Çünkü ortada bir yanlışlık var. Bu her alanda ortaya çıkıyor” dedi. Terör
konusunda takınılacak tavıra ilişkin AKP içinde bir kargaşa yaşandığını ve bu
zihin karışıklığının hükümete de yansıdığını savunan Baykal, tehlikeli bir
sıçrama yaşanırken, hükümetin buna karşı gerekli siyasi iradeyi gösteremediğini
söyledi. Baykal, Adalet Bakanı Cemil Çiçek’in terör karşısında partilerüstü bir
yaklaşım gerektiğini belirterek, CHP’ye çağrıda bulunduğunun anımsatılması
üzerine de şunları söyledi. “Adalet Bakanı bir süreden beri terörün hedefinin
hükümet değil, devlet olduğu yönünde açıklamalar yapıyor. Bu doğru bir
yaklaşımdır ama hükümetin hedefi devlet olursa, hükümet, devlet kurumlarıyla
çatışma anlayışı içine girer ise terör konusundaki görevi ile devletleçatışması
birbirine karışmaya başlar.

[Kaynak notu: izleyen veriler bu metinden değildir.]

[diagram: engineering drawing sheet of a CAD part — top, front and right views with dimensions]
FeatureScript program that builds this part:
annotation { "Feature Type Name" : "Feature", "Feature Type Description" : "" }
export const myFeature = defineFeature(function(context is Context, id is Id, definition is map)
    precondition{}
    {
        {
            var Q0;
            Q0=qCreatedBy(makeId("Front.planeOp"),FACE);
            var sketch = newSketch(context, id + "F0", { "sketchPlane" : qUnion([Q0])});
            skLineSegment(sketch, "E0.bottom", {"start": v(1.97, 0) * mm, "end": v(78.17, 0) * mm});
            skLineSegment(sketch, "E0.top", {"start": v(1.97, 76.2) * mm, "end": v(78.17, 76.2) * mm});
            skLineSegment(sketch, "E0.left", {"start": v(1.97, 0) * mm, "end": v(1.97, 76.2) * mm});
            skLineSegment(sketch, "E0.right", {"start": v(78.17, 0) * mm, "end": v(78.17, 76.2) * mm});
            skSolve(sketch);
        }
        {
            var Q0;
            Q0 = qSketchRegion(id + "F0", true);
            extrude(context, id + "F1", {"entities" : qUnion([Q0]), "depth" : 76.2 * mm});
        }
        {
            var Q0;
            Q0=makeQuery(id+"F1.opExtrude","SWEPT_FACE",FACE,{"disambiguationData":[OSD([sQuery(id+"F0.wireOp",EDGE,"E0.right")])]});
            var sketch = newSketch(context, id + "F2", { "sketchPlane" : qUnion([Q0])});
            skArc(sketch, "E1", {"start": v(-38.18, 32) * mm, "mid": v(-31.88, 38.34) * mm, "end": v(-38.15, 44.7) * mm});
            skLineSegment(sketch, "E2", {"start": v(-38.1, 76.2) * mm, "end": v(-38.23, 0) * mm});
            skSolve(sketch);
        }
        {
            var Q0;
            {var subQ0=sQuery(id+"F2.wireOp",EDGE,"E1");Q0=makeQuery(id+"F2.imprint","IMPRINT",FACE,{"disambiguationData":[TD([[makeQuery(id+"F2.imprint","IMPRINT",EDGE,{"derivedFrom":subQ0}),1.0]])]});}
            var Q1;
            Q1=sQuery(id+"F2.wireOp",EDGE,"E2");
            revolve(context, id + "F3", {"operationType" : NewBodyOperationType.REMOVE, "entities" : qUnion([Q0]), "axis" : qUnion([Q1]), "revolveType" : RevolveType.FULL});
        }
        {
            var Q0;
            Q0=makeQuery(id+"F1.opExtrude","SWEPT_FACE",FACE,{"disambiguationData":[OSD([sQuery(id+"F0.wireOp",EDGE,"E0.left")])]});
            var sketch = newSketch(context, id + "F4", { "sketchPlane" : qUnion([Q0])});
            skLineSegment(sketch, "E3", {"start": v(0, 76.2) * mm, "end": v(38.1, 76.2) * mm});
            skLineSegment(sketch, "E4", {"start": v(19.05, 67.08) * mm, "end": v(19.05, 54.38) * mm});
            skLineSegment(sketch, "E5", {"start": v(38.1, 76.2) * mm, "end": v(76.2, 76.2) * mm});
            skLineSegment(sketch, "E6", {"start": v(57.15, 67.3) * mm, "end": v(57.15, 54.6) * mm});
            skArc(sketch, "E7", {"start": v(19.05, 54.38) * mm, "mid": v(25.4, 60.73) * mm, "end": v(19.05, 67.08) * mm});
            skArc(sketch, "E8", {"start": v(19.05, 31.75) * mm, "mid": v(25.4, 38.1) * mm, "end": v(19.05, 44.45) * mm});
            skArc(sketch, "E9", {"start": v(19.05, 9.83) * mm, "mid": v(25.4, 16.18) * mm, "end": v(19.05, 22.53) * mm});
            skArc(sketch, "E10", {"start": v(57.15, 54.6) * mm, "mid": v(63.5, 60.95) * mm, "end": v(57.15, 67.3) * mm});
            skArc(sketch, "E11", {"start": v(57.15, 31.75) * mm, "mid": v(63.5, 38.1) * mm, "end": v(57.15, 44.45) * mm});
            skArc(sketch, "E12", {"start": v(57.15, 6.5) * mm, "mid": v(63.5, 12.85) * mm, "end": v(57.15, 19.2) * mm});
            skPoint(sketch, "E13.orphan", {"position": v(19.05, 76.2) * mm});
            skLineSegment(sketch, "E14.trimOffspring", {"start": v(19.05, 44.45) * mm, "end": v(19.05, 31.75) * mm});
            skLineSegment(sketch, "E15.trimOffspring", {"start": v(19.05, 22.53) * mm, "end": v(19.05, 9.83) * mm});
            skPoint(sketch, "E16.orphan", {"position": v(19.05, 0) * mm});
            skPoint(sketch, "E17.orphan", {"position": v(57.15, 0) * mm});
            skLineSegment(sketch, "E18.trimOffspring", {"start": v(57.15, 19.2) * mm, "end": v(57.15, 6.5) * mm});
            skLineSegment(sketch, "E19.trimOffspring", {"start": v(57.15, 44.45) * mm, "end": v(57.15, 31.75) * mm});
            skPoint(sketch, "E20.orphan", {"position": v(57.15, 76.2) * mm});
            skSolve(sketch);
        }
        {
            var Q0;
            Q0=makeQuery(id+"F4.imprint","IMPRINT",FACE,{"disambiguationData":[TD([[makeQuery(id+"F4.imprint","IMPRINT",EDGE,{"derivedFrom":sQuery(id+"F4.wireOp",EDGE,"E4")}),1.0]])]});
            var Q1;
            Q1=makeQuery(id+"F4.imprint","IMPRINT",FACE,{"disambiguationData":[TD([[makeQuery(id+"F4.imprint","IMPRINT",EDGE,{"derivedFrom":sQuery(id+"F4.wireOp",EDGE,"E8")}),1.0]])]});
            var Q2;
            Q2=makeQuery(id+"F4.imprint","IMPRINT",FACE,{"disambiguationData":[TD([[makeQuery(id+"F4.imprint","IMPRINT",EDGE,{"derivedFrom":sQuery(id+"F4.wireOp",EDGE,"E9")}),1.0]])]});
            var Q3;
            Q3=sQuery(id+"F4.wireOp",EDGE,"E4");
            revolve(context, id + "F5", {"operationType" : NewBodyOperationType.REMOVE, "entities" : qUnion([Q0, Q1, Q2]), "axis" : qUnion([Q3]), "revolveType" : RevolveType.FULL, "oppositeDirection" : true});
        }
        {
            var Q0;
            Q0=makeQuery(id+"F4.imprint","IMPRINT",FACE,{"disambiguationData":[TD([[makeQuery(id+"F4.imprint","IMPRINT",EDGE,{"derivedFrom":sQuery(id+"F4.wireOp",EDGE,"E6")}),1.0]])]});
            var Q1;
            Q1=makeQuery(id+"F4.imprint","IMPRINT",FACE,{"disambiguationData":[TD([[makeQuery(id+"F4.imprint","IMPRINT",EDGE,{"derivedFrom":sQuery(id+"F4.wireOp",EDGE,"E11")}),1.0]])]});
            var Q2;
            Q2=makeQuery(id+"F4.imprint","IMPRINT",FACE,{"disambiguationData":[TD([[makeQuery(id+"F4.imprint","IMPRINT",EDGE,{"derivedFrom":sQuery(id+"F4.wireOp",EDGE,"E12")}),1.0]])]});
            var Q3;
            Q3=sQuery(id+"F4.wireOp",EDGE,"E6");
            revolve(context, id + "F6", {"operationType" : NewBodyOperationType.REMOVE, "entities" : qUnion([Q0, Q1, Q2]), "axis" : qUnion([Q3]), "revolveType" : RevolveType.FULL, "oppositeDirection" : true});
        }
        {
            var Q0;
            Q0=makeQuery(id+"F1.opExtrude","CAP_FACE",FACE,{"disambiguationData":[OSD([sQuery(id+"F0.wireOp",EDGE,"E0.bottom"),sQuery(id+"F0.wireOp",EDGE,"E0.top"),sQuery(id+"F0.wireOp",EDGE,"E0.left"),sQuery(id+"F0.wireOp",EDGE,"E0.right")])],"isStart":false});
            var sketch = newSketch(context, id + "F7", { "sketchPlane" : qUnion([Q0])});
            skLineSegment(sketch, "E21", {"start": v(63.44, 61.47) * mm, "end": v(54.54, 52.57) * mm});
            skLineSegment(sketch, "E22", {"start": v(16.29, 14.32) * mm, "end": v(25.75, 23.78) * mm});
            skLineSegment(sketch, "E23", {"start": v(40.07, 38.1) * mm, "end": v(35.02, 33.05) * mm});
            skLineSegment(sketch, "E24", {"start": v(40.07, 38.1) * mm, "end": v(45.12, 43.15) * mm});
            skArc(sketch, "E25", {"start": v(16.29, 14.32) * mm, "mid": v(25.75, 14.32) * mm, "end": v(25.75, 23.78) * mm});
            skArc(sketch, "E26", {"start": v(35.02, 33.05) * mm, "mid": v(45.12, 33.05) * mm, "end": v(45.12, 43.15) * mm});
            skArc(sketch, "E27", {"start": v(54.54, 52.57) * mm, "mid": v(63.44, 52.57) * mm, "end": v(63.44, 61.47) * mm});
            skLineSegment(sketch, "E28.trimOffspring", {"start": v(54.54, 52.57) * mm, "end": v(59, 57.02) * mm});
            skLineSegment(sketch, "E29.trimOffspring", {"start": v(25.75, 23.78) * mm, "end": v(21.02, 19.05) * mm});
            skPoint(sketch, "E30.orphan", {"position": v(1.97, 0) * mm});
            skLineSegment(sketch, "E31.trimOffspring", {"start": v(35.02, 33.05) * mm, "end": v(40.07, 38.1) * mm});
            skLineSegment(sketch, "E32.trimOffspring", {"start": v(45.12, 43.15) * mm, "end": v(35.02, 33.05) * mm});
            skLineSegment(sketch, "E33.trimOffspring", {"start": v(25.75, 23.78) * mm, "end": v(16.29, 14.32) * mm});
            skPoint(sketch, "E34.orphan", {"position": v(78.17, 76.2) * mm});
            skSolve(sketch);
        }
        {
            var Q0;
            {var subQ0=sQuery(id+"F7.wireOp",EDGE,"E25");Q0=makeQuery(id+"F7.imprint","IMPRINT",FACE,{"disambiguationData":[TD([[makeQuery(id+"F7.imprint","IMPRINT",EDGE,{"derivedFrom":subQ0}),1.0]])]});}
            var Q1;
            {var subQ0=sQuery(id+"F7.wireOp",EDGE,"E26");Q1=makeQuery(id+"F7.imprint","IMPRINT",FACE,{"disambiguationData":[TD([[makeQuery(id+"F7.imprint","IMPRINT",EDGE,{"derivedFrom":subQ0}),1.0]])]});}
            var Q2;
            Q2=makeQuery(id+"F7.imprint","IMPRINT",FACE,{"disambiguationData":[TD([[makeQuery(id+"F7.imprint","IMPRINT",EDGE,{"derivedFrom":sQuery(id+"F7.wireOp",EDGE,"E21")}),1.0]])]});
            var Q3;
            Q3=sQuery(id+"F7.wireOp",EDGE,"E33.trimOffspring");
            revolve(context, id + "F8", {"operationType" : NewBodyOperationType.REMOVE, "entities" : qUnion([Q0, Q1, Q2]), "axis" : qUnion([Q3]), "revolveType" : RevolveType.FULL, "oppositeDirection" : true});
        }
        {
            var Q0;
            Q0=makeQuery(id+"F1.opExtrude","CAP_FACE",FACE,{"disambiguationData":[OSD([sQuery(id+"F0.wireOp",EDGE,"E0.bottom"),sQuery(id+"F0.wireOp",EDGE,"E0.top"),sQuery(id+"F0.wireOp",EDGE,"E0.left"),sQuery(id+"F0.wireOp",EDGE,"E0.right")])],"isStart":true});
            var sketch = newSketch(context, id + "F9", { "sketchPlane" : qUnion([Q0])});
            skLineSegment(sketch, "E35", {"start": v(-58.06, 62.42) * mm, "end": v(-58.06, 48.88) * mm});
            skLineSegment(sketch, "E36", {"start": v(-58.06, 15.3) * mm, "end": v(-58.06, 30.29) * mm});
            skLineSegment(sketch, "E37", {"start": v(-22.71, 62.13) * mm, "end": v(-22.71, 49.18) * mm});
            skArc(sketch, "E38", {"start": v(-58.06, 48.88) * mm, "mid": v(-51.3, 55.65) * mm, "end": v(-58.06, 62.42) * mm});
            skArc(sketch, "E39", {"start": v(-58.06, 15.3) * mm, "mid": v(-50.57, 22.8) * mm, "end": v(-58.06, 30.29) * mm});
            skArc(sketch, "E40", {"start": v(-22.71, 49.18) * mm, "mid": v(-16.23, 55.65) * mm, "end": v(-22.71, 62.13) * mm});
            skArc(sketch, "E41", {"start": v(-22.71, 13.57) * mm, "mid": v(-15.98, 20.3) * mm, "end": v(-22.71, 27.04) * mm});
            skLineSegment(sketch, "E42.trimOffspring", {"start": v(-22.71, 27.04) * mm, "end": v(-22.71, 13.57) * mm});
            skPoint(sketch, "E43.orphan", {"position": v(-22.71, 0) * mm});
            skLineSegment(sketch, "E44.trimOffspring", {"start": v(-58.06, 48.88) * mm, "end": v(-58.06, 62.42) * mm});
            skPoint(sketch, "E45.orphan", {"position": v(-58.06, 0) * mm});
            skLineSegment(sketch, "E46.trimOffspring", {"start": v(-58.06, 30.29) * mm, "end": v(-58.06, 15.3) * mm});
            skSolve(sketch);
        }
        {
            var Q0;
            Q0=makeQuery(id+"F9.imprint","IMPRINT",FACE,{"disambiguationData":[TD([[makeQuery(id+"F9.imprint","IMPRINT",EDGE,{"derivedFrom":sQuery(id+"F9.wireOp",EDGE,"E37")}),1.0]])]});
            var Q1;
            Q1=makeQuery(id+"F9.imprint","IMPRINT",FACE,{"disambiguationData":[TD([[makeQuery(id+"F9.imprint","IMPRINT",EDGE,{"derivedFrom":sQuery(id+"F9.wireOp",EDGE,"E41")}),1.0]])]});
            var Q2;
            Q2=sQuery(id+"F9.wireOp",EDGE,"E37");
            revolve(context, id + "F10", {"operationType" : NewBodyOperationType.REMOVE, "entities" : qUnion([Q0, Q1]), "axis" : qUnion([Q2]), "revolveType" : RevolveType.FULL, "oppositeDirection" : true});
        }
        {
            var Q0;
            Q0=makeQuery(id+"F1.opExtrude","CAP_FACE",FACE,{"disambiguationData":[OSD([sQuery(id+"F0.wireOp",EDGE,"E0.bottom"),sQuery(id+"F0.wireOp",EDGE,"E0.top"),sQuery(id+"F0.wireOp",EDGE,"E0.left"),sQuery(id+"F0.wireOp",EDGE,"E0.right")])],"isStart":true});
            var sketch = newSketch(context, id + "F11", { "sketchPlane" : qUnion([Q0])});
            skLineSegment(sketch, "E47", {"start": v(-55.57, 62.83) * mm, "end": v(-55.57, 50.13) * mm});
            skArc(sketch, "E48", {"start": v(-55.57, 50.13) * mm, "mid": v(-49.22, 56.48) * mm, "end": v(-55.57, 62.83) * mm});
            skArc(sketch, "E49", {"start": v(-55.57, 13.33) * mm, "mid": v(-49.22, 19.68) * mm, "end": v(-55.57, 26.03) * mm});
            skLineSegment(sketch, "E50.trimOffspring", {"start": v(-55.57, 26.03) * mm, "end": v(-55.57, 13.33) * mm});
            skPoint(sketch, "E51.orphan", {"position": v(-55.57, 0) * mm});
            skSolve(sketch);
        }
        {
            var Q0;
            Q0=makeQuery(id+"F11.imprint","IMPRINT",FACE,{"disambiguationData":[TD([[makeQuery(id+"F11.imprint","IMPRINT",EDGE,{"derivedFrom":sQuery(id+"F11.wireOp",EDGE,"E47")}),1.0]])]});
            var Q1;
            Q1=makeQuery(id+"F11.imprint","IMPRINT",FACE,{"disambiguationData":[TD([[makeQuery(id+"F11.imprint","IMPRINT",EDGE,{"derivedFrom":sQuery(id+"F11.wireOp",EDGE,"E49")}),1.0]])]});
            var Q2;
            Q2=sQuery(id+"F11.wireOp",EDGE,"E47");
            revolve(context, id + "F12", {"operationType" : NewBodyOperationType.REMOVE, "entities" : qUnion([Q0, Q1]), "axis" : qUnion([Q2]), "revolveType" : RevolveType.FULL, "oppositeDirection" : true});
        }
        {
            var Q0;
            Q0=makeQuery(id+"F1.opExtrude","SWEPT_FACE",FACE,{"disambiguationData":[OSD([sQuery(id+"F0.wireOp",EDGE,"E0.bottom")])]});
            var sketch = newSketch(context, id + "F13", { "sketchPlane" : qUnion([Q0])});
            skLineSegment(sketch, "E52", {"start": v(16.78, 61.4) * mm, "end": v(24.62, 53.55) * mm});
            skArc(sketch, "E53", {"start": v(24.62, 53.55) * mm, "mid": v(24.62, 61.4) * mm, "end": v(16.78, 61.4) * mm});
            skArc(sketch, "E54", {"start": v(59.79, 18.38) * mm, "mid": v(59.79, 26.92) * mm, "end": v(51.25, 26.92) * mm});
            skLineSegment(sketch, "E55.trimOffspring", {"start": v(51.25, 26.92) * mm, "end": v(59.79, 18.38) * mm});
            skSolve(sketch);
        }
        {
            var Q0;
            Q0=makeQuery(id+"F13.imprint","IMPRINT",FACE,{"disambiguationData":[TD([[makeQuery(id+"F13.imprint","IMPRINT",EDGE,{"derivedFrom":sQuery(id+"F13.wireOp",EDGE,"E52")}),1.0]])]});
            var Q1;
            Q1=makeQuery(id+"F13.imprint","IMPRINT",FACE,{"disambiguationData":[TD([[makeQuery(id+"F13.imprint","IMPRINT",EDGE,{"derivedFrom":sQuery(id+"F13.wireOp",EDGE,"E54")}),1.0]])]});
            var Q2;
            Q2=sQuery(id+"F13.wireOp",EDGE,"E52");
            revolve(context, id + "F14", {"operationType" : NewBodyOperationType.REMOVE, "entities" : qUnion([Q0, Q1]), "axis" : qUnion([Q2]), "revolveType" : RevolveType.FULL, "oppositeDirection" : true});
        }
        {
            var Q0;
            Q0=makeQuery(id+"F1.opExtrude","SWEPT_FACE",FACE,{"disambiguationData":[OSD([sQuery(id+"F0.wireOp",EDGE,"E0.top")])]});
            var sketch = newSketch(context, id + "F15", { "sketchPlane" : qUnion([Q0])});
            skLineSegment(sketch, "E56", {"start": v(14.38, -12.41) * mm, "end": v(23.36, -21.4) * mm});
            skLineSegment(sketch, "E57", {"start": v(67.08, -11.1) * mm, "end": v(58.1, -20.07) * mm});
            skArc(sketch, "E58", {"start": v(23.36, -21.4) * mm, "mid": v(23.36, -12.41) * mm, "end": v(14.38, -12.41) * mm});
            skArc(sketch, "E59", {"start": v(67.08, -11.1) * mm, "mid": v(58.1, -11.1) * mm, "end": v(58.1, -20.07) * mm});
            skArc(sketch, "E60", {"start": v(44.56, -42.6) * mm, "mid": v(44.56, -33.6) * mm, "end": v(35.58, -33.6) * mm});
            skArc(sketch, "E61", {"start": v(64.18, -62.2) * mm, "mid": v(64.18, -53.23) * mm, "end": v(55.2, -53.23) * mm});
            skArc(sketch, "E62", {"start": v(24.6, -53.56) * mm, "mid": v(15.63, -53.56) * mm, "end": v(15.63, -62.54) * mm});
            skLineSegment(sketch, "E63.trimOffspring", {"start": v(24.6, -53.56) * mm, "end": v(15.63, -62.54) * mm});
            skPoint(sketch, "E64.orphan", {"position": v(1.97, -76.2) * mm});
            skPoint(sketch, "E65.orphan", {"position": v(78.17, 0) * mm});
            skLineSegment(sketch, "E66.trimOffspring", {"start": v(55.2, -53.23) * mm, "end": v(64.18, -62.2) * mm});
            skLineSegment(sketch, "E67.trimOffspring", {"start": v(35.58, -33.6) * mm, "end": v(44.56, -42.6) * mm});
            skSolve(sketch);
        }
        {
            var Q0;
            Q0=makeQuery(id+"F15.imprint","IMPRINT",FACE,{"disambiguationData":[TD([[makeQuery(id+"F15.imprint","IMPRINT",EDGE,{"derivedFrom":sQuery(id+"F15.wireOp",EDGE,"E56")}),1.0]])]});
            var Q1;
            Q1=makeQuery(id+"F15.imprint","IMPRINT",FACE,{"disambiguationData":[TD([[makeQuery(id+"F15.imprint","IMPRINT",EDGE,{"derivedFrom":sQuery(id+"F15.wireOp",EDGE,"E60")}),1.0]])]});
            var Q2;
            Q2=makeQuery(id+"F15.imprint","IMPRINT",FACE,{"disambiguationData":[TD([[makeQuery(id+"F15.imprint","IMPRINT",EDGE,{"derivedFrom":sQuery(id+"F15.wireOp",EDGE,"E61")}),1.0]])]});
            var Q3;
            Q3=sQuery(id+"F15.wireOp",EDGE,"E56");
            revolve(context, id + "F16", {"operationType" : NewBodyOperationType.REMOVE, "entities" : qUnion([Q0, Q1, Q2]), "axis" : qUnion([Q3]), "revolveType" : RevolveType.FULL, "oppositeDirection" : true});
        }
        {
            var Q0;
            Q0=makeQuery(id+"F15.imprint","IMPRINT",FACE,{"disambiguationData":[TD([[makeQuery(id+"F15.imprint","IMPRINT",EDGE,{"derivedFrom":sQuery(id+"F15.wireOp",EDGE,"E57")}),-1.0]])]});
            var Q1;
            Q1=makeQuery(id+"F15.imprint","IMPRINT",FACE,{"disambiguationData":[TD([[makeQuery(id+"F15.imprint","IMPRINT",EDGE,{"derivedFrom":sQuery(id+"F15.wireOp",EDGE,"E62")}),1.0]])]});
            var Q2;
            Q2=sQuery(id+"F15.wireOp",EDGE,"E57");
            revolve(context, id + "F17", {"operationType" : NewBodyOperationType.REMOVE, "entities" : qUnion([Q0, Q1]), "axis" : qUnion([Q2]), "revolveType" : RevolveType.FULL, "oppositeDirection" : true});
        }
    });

Hükümetin devlete yönelik saldırı karşısında
kararlı ve etkili bir şekilde görev yapmadığını düşünüyoruz. Adalet Bakanı bir
çağrı yapacaksa önce hükümete yapsın. Adalet Bakanı’nın çağrısının muhatabı
hükümettir.” Terörle Mücadele Yasası ile ilgili çalışmalara da değinen Baykal,
“Öyle anlaşılıyor ki bu konuda AKP içinde coğrafi ve etnik temelde bir ayrışma
kendisini gösteriyor” dedi.
Vatandaş AKP’den hesap sordu
AKP Tanıtım ve Medya Başkan Yardımcısı, Samsun Milletvekili
Suat Kılıç, Parti’nin aylık yayın organı Türkiye Bülteni’nin Nisan ayı
sayısında kendilerine sorulan sorulara cevap verdi. Kıbrıs’ta Rum’un
egemenliğinin tanınmasından rahatsız olan vatandaşlardan gelen sorular arasında
birinci sırayı KKTC’ye yönelik soruların aldığı görüldü. İkinci sırada ise,
toprak satışlarına ilişkin soruların bulunması dikkat çekti. “Yabancılara
gayrimenkul satışına izin verilmesi Türkiye’nin elden çıkması mıdır?” diye
soran vatandaşların üçüncü ve dördüncü sıralarda yer alan sorularının ise
ekonomiye yönelik olduğu görüldü. Ekonomide varolduğu ileri sürülen iyileşmenin
kendilerine neden yansımadığını soran vatandaşların diğer sorusu ise, AKP
iktidarında borç yükünün ne kadar arttığına ilişkindi.